請逐字抄錄下面豚王食評中「有留意我的食評的朋友,都應該」與「間那團辣肉醬,湯底就是豚王那招牌豬骨湯。」之間的文字,首尾兩處都要包括。

研讀文本:
________________

有留意我的食評的朋友,都應該知道我是豚王的支持者。從豚王銅鑼灣分店開張,一連吃了四天已可知一二。

不過支持不等於盲從附和,我也是會覺得豚王有不足之處,以下這篇文章,就是我對豚王的一點不同看法。
赤王

赤王

 
赤王是辣味版豚王,現在的這個赤王,和我在中環第一次吃豚王的時候差太遠了。那個時候的赤王,辣得有勁,但不會過辣,辣的來源全靠中間那團辣肉醬,湯底就是豚王那招牌豬骨湯。

現在你看到的這個赤王,除了那辣肉醬外,連那湯底也是赤紅一片,這個辣度已經超乎我所能接受的界限,過辣的味道,完全蓋過了豬骨味,可能嗜辣之徒會很喜歡,但這個赤王已經完全不是我杯茶。

________________

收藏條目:

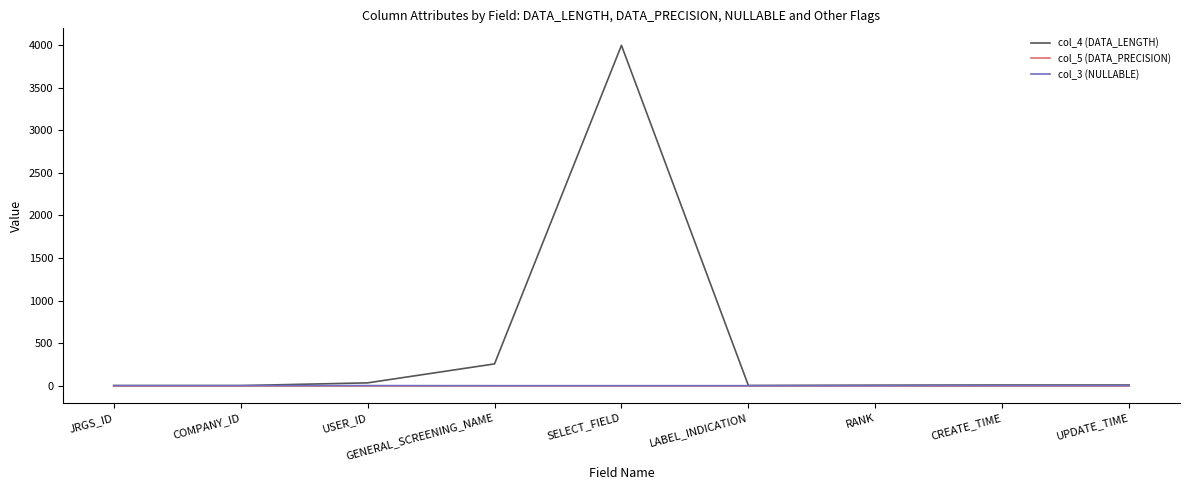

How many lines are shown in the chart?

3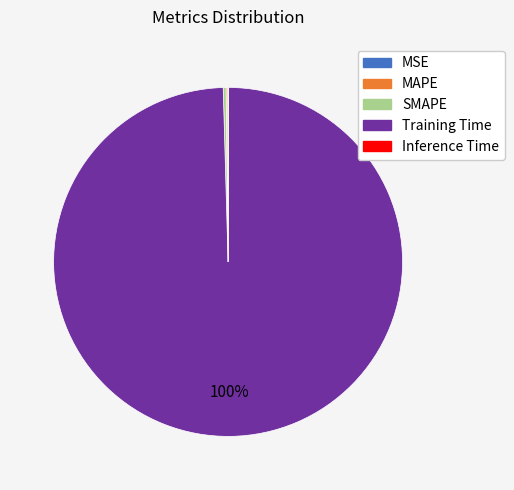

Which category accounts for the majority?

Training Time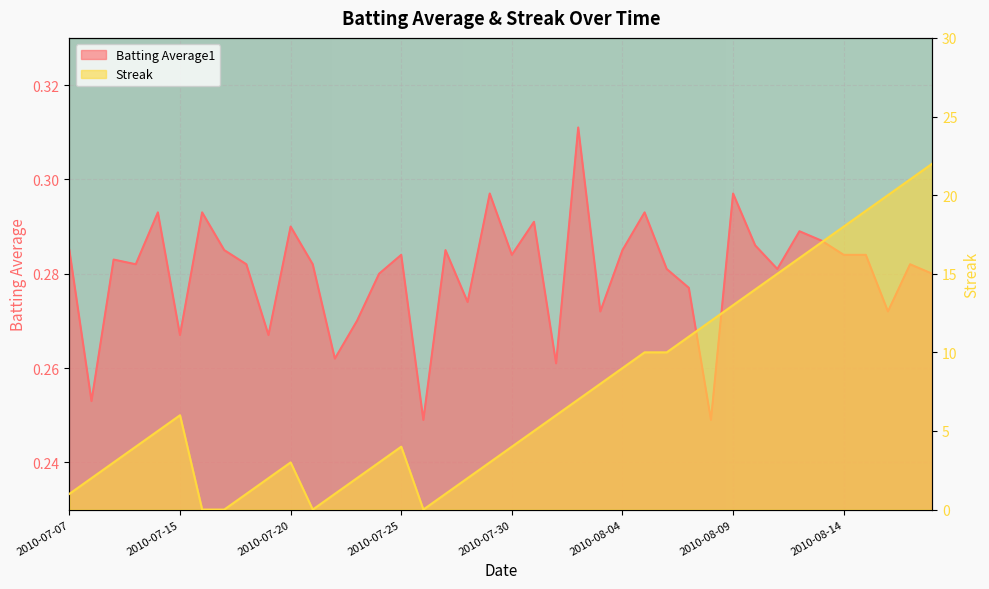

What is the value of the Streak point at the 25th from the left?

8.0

________________

練習輸出:
有留意我的食評的朋友,都應該知道我是豚王的支持者。從豚王銅鑼灣分店開張,一連吃了四天已可知一二。

不過支持不等於盲從附和,我也是會覺得豚王有不足之處,以下這篇文章,就是我對豚王的一點不同看法。
赤王

赤王

 
赤王是辣味版豚王,現在的這個赤王,和我在中環第一次吃豚王的時候差太遠了。那個時候的赤王,辣得有勁,但不會過辣,辣的來源全靠中間那團辣肉醬,湯底就是豚王那招牌豬骨湯。